As has been widely reported, Singapore is in the midst of implementing the largest number of changes to the Companies Act since it was enacted in 1967. This latest review of the Act is to ensure that the country’s corporate regulatory framework is geared up towards the changing business realities, by reducing the regulatory burden and ease of compliance for companies. And all this is to be done in a transparent corporate environment, which generates investors confidence.
So, these changes – part of the Companies (Amendment) Act 2014 – are being implemented in two phases. First phase took place on July 1, 2015, and the latest one was January 3, 2016.
And one of the major amendments of phase two, along with the revamping of the BizFile into a more user-friendly and intuitive interface BizFile+, is the merging of Memorandum and Articles into “ Model Constitutions”.
Model Constitutions
Before, January 3, 2016, as per the Singapore Companies Act, every company incorporated in the country needed to have a Memorandum and Articles of Association (MAA). While the Memorandum specifies the activities in which the company may engage in, the articles of Association specifies the rules governing the internal management of the company. A standard MAA document provided by ACRA was the one used by most companies in Singapore. But the Amendment Act has merged and replaced Memorandum and Articles of Association (MAA) with the term “Model Constitutions”.
Now, Section 19(1) of the Companies Act requires the Constitution of the proposed company to be submitted to the ACRA. If it is a private company limited by shares, Section 18 of the Companies Act requires the company’s Constitution to (1) restrict the right to transfer its shares, and (2) limit its members to 50 at most.

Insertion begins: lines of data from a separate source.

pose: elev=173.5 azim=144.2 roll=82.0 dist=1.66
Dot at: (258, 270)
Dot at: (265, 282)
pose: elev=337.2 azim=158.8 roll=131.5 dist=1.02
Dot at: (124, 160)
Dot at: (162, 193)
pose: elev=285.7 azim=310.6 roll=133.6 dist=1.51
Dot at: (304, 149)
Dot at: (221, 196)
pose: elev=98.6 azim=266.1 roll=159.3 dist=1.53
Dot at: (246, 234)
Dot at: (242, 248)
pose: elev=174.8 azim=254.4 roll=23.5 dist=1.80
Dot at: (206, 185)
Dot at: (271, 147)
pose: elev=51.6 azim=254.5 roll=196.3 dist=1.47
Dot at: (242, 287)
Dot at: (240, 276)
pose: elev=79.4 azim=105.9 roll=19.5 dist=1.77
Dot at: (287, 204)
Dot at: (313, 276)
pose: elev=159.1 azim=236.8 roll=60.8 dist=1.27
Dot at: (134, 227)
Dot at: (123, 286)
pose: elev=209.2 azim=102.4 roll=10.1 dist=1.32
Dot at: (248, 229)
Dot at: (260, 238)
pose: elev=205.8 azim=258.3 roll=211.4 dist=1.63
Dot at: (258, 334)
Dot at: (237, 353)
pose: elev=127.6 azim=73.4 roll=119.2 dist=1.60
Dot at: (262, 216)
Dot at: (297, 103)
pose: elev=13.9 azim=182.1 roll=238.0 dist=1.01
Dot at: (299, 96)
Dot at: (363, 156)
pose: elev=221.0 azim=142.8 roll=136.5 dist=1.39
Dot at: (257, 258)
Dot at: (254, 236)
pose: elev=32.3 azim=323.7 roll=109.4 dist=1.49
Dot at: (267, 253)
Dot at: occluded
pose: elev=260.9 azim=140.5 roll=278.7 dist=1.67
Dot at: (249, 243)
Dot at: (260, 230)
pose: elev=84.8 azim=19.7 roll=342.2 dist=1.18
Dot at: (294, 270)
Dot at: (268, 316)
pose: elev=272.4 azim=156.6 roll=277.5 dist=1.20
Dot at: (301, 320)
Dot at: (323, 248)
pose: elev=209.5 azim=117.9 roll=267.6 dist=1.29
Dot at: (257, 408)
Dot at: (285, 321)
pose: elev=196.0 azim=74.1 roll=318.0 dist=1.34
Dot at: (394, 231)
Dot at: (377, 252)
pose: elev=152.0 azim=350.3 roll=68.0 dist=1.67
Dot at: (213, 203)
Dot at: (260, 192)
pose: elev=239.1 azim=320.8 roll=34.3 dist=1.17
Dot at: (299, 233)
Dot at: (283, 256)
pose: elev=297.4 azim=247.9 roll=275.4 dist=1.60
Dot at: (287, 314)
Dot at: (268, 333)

Significantly, a company may either adopt the Model Constitution in force at a point in time, or else adopt the Model Constitution in force from time to time.
- Adopting in force from time to time means the company would be taken to have adopted any changes to the provisions in the Model Constitution as made in the law over time, without having to go through any procedures to amend the Model Constitution that it has adopted.
- Whereas, adopting in force from at a point in time would mean that the Model Constitution adopted is fixed, unless the company subsequently makes amendments to it.
So what happens to Memorandum and Articles of Association on or after January 3, 2016?
Existing companies do not need to adopt the Model Constitutions, as their existing Memorandum and Articles of Association will be treated by ACRA as their constitution, from January 3, 2016.
So it must be noted that Model Constitutions doesn’t automatically apply to all existing companies. It’s up to the existing companies to decide whether they want to adopt a model constitution or not.
But for all companies incorporated on or after January 3, 2016, “Model Constitutions” is the norm. Thus, anyone wishing to incorporate a company in Singapore now, had three options as regards to adopting a model constitution:
- adopt as at the time of incorporation (at a point)
- adopt as may be varied (time to time)
- adopt a customised model constitution
Model constitution for various companies
Same as with the standard MAA document provided by ACRA, to help companies understand the concept of Model Constitutions, a private company limited by shares can follow the model constitution prescribed under section 36(1)(a) of the Act set out in the First Schedule.
For companies limited by guarantee, the model constitution is prescribed under section 36(1)(b) of the Act set out in the Second Schedule.